Directed by: Matt Angel and Suzanne Coote
Premise: A sequel to 2020’s Becky. Two years after the events of the first film, Becky’s (Lulu Wilson) dog is abducted by members of a militia group. Becky’s mission to rescue her dog is complicated when she discovers the militia members are planning a terrorist attack.
What Works: The Wrath of Becky sees the return of Lulu Wilson in the title role. Wilson projects intelligence and violence in a way that makes her a fascinating screen presence and the character she has created is unique. Following the casting of Kevin James as the neo-Nazi leader in the first film, the sequel enlists Seann William Scott as the militia leader. Like James, Scott is primarily known for comedy and although he isn’t nearly as threatening or surprising as James was in the first film Scott does get a chance to show a different set of acting skills. The Wrath of Becky is primarily a rescue story with the title character out to save her dog, which is her last connection to her deceased family. The captive pet puts something concrete at stake in the story.

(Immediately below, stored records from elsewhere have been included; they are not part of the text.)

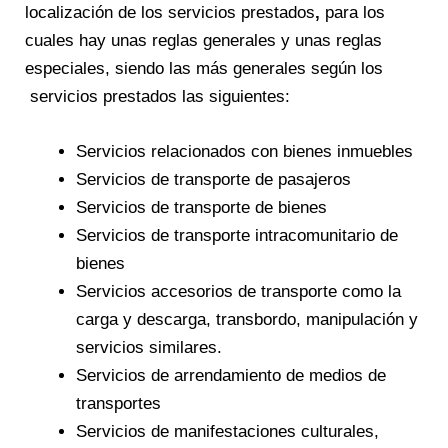
localización de los servicios prestados
,
para los
cuales hay unas reglas generales
y unas
reglas
especiales, siendo las más generales según los
servicios prestados las siguientes:
Servicios relacionados con bienes inmuebles
Servicios de transporte de pasajeros
Servicios de transporte de bienes
Servicios de transporte intracomunitario de
bienes
Servicios accesorios de transporte como la
carga y descarga, transbordo, manipulación y
servicios similares.
Servicios de arrendamiento de medios de
transportes
Servicios de manifestaciones culturales,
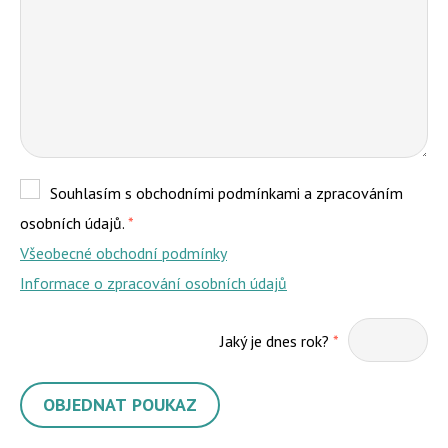
Souhlasím s obchodními podmínkami a zpracováním
osobních údajů.
*
Všeobecné obchodní podmínky
Informace o zpracování osobních údajů
Jaký je dnes rok?
*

What Doesn’t: The Wrath of Becky is nowhere near as interesting or as provocative as the first film. It’s helmed by different directors and The Wrath of Becky lacks the energy and interesting filmmaking choices of its predecessor. The violence is not imaginative in conception or execution. More critically, The Wrath of Becky loses sight of what made the first film so interesting. Becky introduced a teenage girl who was irritable and mean; she was not a likable character but she was forced into a heroic position when her family was attacked by murderous neo-Nazis. The tension between Becky’s psychopathic disposition and her apparent heroism was interesting and made the first film a unique action picture. In the sequel she has just become another avenging killer. Not much in The Wrath of Becky makes sense. The character is established as a survivalist with a keen sense for combat. It makes no sense then that she would sneak around the woods outside the militia headquarters dressed in a bright red jumpsuit. It’s also unclear why Becky cares about foiling the terrorist plot. She’s a psycho and most interested in settling her own scores. There’s an opportunity for growth with Becky finding her calling as a lone avenging killer but none of that is done here. She has no character arc nor does she grow as a killer.
Bottom Line: The Wrath of Becky is a disappointing sequel. It has none of the edge that made the first film so compelling and subversive. This character had the potential to go in interesting directions but The Wrath of Becky is neither visually nor conceptually inspired.